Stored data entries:
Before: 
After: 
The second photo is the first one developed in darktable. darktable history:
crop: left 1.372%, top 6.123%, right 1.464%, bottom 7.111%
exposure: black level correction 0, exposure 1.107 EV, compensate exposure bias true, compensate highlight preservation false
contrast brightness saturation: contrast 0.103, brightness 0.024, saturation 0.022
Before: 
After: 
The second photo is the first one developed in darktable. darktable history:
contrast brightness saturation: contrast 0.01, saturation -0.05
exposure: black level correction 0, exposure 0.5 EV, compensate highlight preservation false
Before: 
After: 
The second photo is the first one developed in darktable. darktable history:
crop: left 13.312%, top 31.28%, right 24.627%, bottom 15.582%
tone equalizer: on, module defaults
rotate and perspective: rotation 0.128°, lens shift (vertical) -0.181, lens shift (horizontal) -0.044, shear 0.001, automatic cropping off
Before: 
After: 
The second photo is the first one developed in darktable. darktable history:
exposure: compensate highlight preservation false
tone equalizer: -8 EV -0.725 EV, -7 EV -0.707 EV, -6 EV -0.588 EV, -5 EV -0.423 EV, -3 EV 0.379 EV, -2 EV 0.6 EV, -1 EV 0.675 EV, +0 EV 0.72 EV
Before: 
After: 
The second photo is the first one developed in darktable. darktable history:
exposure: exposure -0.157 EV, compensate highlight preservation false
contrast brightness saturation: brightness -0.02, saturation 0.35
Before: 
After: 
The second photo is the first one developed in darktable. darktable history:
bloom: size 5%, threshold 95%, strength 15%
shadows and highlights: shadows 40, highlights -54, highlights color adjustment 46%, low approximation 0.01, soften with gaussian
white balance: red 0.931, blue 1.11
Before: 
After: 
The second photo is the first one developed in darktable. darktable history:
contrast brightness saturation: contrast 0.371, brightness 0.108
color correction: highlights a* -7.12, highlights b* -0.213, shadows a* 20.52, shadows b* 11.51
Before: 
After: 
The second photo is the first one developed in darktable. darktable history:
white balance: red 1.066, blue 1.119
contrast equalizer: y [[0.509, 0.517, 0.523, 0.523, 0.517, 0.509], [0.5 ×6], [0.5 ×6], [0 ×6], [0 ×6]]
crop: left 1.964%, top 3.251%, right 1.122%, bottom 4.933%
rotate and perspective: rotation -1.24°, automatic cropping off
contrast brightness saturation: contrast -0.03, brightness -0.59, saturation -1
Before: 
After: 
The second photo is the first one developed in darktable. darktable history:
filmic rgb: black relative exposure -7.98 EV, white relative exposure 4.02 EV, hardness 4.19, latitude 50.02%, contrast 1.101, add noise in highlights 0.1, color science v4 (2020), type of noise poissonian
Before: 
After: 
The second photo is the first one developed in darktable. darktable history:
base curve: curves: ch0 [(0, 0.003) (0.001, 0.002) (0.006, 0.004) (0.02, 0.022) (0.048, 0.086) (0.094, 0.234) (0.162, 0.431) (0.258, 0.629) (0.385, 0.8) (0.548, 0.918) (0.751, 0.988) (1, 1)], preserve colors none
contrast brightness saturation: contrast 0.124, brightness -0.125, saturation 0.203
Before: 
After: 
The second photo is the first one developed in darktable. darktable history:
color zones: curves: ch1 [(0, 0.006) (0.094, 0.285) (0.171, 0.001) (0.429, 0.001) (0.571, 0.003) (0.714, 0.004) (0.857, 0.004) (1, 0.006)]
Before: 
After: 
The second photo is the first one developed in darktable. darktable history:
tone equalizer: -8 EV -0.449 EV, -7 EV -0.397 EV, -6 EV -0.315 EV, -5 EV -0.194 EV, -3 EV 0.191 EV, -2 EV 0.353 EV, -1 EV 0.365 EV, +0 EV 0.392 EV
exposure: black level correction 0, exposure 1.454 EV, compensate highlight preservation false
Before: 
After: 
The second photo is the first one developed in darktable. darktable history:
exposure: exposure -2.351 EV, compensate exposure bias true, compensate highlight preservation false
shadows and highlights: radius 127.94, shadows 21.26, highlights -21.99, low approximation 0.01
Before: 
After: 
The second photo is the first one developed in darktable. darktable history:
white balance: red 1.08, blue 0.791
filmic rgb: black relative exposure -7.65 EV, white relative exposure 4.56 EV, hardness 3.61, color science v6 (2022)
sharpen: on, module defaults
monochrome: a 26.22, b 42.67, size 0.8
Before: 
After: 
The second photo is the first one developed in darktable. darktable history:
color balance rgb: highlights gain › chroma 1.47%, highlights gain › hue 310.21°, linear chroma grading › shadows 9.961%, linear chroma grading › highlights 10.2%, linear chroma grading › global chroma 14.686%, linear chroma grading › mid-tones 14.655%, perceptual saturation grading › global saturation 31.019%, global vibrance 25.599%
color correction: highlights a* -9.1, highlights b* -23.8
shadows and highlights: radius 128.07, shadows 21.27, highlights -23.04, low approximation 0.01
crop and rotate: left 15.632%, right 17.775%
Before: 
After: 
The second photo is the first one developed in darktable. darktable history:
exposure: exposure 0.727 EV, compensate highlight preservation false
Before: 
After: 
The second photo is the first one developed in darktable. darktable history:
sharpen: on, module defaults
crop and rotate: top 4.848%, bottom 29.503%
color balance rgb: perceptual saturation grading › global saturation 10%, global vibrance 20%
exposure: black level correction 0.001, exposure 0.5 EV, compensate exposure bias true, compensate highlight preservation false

*Aim*.
Reproduce the lines of the entries from the start through the line holding "rotate and perspective: rotation 0.128°, lens", inclusive.

*Result below*.
Before: 
After: 
The second photo is the first one developed in darktable. darktable history:
crop: left 1.372%, top 6.123%, right 1.464%, bottom 7.111%
exposure: black level correction 0, exposure 1.107 EV, compensate exposure bias true, compensate highlight preservation false
contrast brightness saturation: contrast 0.103, brightness 0.024, saturation 0.022
Before: 
After: 
The second photo is the first one developed in darktable. darktable history:
contrast brightness saturation: contrast 0.01, saturation -0.05
exposure: black level correction 0, exposure 0.5 EV, compensate highlight preservation false
Before: 
After: 
The second photo is the first one developed in darktable. darktable history:
crop: left 13.312%, top 31.28%, right 24.627%, bottom 15.582%
tone equalizer: on, module defaults
rotate and perspective: rotation 0.128°, lens shift (vertical) -0.181, lens shift (horizontal) -0.044, shear 0.001, automatic cropping off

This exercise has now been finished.